Boise State University's football team is smoking, and some have wondered whether their blue football field may help explain their success...so much so that, a couple months back, Oregon State painted their practice field blue to help them prepare for playing on it.

Could practicing and playing on blue really give the Broncos a leg up? It seems unlikely.

But it seems less unlikely than it would have a decade or two ago. Not because the Boise football team is doing well -- there are plenty of years when the blue field didn't give them the magic -- but because of the many studies showing the power of color to affect behavior (e.g., see this piece).



Off the cuff, one candidate hypothesis for the benefit of blue might concern something called chromostereopsis, a tendency to overestimate the distance of blue relative to other colors. See the figure below, where the blue appears to be farther than the red. On a blue field, this means a tendency to overestimate the ground distance, which could mean overthrown passes. It would also lead to a perceived mismatch in distance to a receiver and to the ground beneath his feet, which may cause the quarterback confusion. 



Whether this applies in the broad-spectrum conditions on the actual field is another matter. In point of fact, I did attempt to walk onto the Bronco's blue field, but practice was under way, and I was politely asked to leave.

But it got me thinking: Surely we can provide a perceptually more powerful field color pattern than simply all-blue! Possibilities are endless, but let's consider just a few:

1. Place an illusion such as the Pinna and Brelstaff illusion onto the field, corrected for perspective (and thus working on viewers only at certain spots). Players running toward the center would briefly feel that the world is spinning.

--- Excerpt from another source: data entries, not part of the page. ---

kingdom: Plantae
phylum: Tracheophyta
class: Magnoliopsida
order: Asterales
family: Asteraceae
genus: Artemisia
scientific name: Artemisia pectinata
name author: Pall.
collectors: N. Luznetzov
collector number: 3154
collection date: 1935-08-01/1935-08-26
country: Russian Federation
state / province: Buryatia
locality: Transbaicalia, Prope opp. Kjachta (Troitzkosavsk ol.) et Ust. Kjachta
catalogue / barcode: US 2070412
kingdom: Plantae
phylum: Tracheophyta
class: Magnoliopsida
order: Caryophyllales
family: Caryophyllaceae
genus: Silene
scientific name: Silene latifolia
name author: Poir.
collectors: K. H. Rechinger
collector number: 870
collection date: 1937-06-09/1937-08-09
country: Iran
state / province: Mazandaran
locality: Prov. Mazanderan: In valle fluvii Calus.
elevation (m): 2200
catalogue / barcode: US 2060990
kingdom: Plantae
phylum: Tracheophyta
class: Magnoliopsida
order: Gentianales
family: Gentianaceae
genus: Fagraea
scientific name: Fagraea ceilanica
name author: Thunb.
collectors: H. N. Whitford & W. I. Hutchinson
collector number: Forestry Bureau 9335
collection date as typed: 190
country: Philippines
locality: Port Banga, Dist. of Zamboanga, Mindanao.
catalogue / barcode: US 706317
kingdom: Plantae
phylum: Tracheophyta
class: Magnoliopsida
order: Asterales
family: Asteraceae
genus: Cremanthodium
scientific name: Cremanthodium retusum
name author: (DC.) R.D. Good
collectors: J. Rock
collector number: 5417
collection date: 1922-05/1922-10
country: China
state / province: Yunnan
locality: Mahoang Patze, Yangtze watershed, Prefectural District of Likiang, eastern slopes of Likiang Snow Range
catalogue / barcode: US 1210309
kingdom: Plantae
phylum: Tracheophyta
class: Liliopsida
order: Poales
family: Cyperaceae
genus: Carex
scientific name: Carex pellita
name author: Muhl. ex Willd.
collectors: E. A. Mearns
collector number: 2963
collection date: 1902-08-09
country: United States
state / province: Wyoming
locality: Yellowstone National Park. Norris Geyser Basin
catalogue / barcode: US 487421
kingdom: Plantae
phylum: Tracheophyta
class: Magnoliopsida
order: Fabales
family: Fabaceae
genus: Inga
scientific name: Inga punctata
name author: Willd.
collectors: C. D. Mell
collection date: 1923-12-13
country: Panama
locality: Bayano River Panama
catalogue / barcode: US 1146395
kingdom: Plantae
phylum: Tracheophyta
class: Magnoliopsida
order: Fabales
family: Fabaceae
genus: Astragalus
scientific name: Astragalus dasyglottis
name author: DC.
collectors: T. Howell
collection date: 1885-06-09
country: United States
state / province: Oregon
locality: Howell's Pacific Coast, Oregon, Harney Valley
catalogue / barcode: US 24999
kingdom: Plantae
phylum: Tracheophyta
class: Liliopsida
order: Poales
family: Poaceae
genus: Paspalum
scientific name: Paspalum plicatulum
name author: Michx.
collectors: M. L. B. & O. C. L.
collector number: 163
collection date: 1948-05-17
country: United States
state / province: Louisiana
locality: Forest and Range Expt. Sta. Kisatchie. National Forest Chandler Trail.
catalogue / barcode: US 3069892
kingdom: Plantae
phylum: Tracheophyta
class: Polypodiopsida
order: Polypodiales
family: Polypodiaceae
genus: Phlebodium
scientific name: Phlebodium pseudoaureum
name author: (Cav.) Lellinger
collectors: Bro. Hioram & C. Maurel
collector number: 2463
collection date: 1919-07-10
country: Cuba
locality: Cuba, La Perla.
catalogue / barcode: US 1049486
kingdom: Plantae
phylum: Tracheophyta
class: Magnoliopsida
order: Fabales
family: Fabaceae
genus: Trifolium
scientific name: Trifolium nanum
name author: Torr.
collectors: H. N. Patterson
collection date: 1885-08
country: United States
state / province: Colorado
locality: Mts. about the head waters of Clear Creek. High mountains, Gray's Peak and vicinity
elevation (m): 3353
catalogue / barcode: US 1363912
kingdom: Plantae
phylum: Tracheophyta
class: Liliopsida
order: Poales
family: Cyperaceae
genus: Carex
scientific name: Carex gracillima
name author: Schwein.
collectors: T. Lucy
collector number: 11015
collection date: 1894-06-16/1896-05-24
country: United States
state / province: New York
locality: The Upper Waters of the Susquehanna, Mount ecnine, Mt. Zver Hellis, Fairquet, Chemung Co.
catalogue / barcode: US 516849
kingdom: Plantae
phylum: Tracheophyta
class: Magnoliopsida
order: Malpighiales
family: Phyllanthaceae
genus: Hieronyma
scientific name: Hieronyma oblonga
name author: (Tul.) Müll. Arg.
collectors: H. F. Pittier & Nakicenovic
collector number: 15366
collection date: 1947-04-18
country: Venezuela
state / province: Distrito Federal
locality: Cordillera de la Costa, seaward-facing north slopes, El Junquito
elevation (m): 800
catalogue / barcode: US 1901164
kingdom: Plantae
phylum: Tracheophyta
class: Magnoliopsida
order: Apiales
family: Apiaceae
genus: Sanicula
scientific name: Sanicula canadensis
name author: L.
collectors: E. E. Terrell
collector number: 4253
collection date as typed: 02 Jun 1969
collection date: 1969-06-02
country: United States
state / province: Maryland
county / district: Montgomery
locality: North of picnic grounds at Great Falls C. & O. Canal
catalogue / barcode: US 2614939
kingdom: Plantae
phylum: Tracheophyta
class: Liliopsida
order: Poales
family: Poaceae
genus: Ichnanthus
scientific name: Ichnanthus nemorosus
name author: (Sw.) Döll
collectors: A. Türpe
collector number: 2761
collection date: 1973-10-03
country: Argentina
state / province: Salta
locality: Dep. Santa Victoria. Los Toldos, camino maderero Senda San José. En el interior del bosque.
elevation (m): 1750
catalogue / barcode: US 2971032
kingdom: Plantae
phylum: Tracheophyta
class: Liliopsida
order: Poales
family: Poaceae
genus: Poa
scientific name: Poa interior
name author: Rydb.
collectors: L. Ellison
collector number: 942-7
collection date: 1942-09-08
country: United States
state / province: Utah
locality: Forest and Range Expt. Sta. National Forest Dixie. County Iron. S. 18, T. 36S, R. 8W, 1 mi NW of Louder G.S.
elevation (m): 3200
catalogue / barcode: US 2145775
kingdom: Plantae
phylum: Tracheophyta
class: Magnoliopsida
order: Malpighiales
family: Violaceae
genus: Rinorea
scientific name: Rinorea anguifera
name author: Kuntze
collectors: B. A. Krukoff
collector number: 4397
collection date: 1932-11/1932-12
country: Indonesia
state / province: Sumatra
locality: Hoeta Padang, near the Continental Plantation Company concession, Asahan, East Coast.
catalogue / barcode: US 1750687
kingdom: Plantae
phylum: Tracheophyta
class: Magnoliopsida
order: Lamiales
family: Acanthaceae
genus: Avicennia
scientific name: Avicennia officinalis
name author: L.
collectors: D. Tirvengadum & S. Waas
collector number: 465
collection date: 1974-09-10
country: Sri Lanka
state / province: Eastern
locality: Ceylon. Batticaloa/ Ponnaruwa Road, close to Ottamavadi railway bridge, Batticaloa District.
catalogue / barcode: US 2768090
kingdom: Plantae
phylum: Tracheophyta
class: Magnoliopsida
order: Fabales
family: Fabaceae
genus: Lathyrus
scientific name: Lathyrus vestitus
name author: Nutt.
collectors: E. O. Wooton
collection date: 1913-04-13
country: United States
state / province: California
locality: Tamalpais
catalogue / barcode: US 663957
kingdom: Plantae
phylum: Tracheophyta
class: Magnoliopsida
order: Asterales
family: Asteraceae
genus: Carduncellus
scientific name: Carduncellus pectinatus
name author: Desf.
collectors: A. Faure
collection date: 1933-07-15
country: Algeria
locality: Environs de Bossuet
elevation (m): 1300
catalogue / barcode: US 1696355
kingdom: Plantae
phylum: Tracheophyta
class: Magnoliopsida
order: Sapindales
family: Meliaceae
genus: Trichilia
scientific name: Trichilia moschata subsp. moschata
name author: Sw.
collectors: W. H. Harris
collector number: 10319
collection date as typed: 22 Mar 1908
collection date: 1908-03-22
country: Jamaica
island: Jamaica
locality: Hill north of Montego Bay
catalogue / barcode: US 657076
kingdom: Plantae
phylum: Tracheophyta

Pinna and Brelstaff illusion

2. A more subtle idea would be to modulate the density of the artificial turf in such a way that one end of the field is coarse and the other end fine and dense. If the coarse-to-fine transition occurs smoothly, players' perceptions of distance will be altered. For example, when standing on the fine end of the field and looking at players on the coarse end, the viewed players will seem closer (and physically smaller) than they in fact are, potentially leading to an underthrown ball by the quarterback. Viewed from the opposite direction, the downfield players will seem farther (and physically larger) than they in fact are, leading to an overthrown ball. 

3. Blurry streaks could be placed on the field, perpendicular to the yard markers. When we move through the world, we get optic streaks on our retina, something that indicates to our brains that we are in motion. If blurry streaks are painted onto the field, the runner's visual field may be tricked into thinking it is moving more quickly than it in fact is...and so the runner will end up moving more slowly. Blurry streaks could also be made via having the home team audience dress in colors as a function of row.

4. Street-artists are famous for their forced-perspective paintings, like that in the photograph below. The obvious painting to do for football is one depicting the opposing quarterback' momma having intimate relations with the home team coach. Sure, it would only be perceptually effective from just one spot on the field, but it would be well worth the wait!